A canção seguinte é Love me like a river does e é de Melody Gardot que, como é sabido, tem uma voz que apela à sedução, à intimidade. Neste caso as imagens são mais do meu agrado.
O filme é a Idade da Inocência, baseado na obra de Edith Warthon e é interpretado por Michelle Pfeiffer, Daniel Day-Lewis e Winona Ryder.
Finalmente o Grupo Corpo, que tem assento cativo no Um Jeito Manso e que, somo é sabido, eu adoro, interpreta (maravilhosamente) mais uma composição de Lecuona.
*
Desejo-vos um sábado (chuvoso e ventoso) bem aconchegado e feliz.
E, se possível, cheio de amor ou de vontade de o encontrar.
*
PS: Volto às entradas no Um Jeito Manso através de palavras que se escrevem nos motores de busca. Gosto sempre de ver estas estatísticas. É o meu momento Monty Python. Farto-me de rir e, frequentemente, acho que não faz sentido pois não percebo como, escrevendo aquilo no google, se vem parar aqui.
Hoje para além de algumas mais 'normais' como 'Kandinsky', 'Chirico', 'alfarrabistas na guarda', 'antiquários', 'grandes cavalos azuis', 'Ana Drago', etc, lá voltou a aparecer, e mais do que uma vez, 'mulher de vítor gaspar' (pessoa de que nunca falei nem imagino quem seja), e, reparem bem, estas duas que me deram que pensar: 'Preferência dos portugueses nas relações sexuais' e, imagine-se, 'susana desdentada'.
Alguém escreveu 'susana desdentada' (quem será ela?) e veio cá parar. Tentei reproduzir o facto para ver a que mensagem ia ter mas não descobri. Só espero que não fosse parar à mesma mensagem a que se vai ter quando se quer saber qual a preferência dos portugueses nas relações sexuais.
4 comentários:
Ri-me aqui com a última parte. Já tenho visto também isso das pesquisas no Google. Aparecem as coisas mais estranhas.
Não vi tudo o que colocou hoje, porque já não tenho tempo. Vi o bailado, que adoro. Quem me dera saber dançar assim.
O filme "A idade da Inocência" é um dos meus filmes preferidos de sempre.Tão perto de um amor perfeito e deixá-lo perder...
E o Daniel Day-Lewis um dos meus actores preferidos.
Vi o filme no cinema, na altura em que passou e tenho o video e o livro.
Um beijinho e bom fim-de-semana
Amiga:
Os poemas do Graça Moura dizem-me muito. Tocam no fundo da minha alma.
Fico arrepiada.
Gostei muito da "Idade da Inocência".
Shakespeare é sempre bonito. Consegue que eu ache bela, uma língua que acho pouco romântica.

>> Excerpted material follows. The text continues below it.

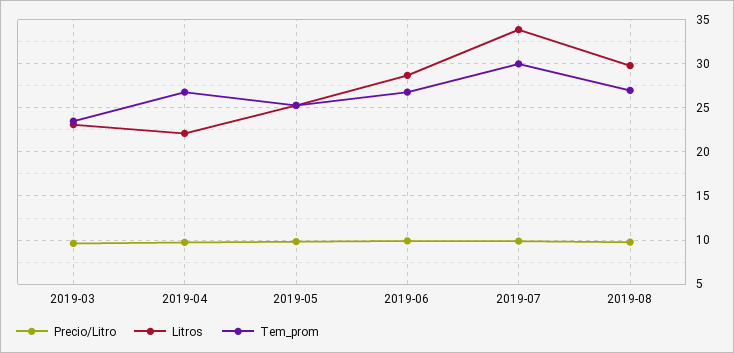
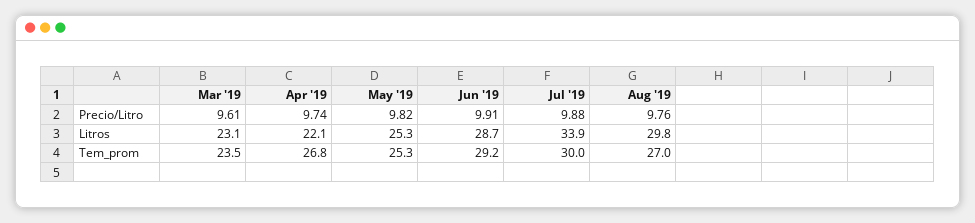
Tem_prom, 2019-06: 27 -> 29.2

Estou a ficar apaixonada pelos Lecuana.
Mais um bom blogue, para este sábado cinza.
Abraço
Mary
Olá Isabel,
Também me rio com as coisas que as pessoas escrevem e que as traz, não sei como, até mim. São os misteriosos caminhos da estratosfera...
Ontem apeteceu-me ter aqui apontamentos variados sobre um tema que me é querido, o do amor.
Obrigada, Isabel.
Um beijinho e um bom domingo!
Olá Mary,
Vasco Graça Moura é um trabalhador da cultura muito produtivo. Este livro tem poemas fantásticos, alguns de grande beleza romântica, outros de grande humor, outros que parecem obedecer a uma matriz surrealista. Ou seja, é muito variável e imprevisto.
Eu gosto muito de ouvir estas belas vozes a declamarem poesia. Têm uma musicalidade muito intrínseca, muito envolvente.
Gosto muito de pesquisar e ir descobrindo estes pequenos apontamentos.
Agora que estou a escrever, chove que Deus a dá. Estes dias estão sombrios mas eu, como tenho dito, gosto muito de sentir a chuva aqui ao meu lado. Mas, tal como referimos as duas no outro dia, lembro-me - e sei que a Mary também - das pessoas que vivem em casas precárias, sem conforto e para quem a chuva é uma coisa assustadora, que lhes entra em casa.
Um beijinho, Mary, e tenha um bom domingo!